- **Data records**:
# # # # #

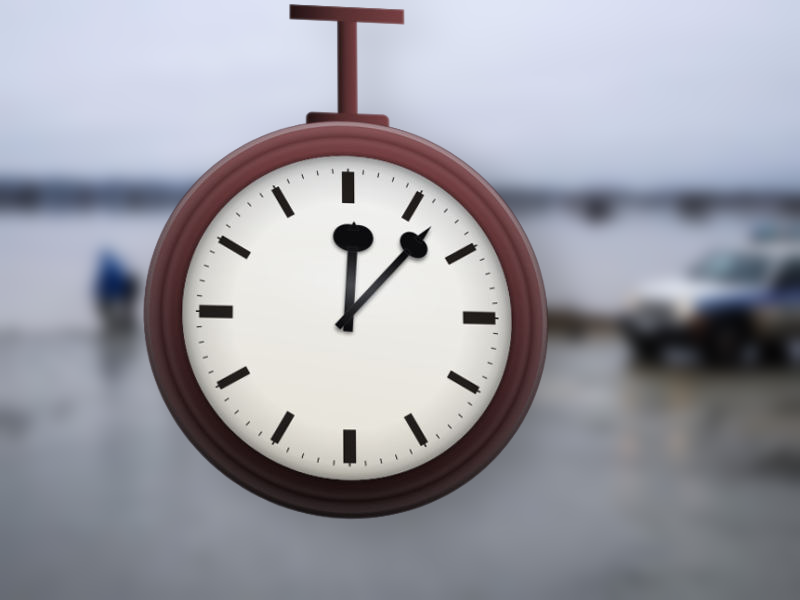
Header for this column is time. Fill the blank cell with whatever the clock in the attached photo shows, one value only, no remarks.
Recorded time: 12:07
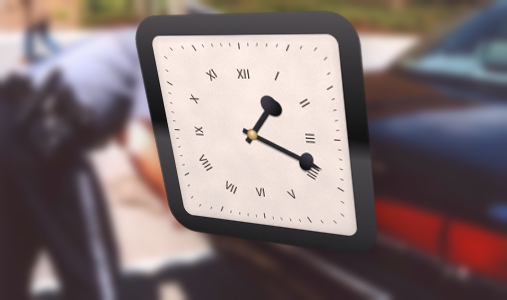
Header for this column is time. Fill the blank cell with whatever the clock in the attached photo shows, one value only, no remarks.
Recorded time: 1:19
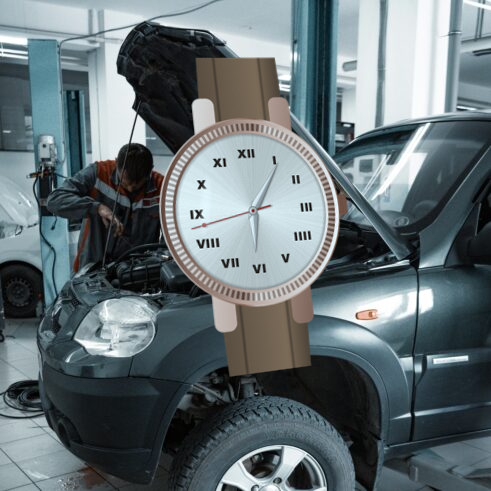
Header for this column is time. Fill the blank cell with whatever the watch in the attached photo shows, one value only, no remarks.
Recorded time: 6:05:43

# # # # #

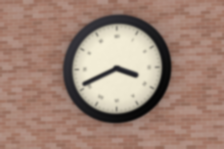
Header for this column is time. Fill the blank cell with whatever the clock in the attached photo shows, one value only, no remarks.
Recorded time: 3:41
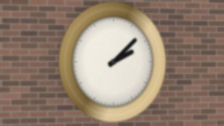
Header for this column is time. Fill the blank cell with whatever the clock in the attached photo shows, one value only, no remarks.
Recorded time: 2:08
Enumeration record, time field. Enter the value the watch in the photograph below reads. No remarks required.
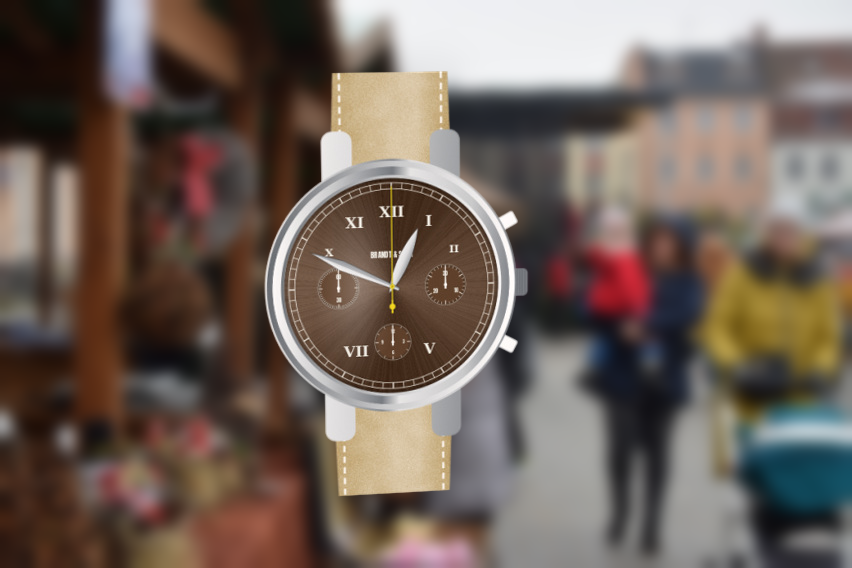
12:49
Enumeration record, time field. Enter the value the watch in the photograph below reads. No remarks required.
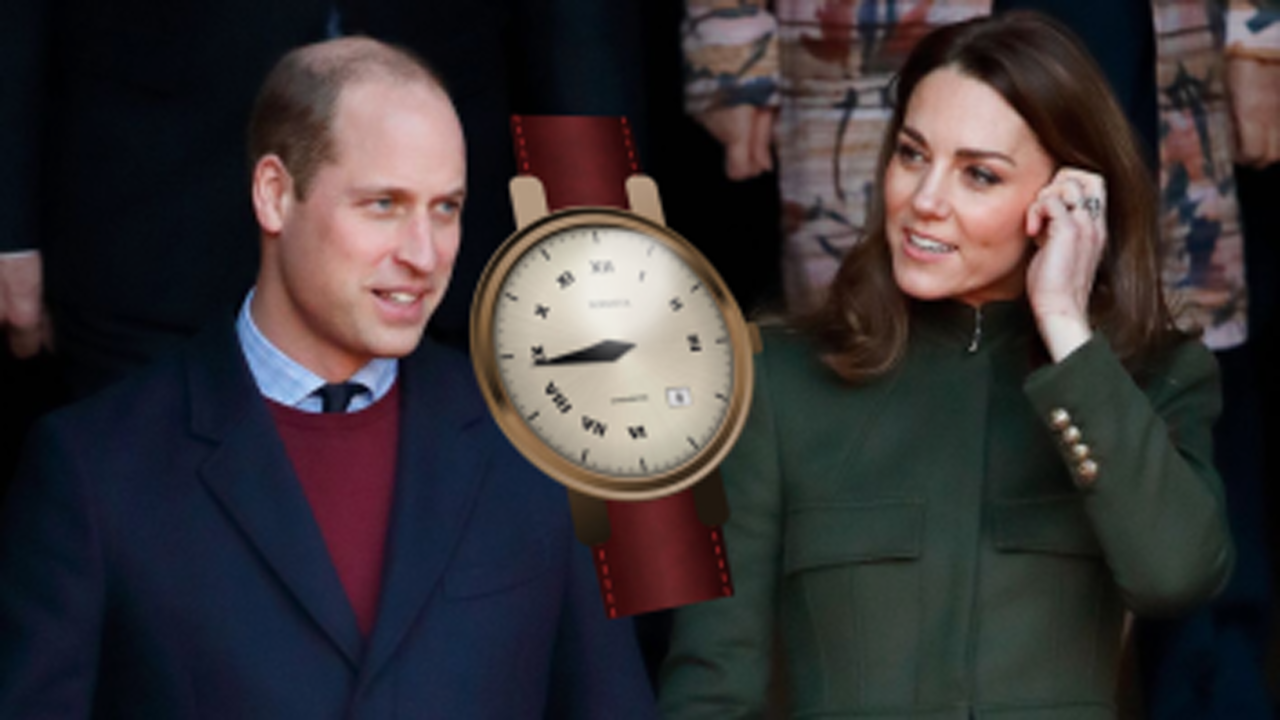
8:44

# # # # #

- **Exercise objective**: Could you copy, word for word, the lines from the line with "whatever the watch" to the line with "Recorded time: 6:05:43"?

- **Result**:
Header for this column is time. Fill the blank cell with whatever the watch in the attached photo shows, one value only, no remarks.
Recorded time: 6:05:43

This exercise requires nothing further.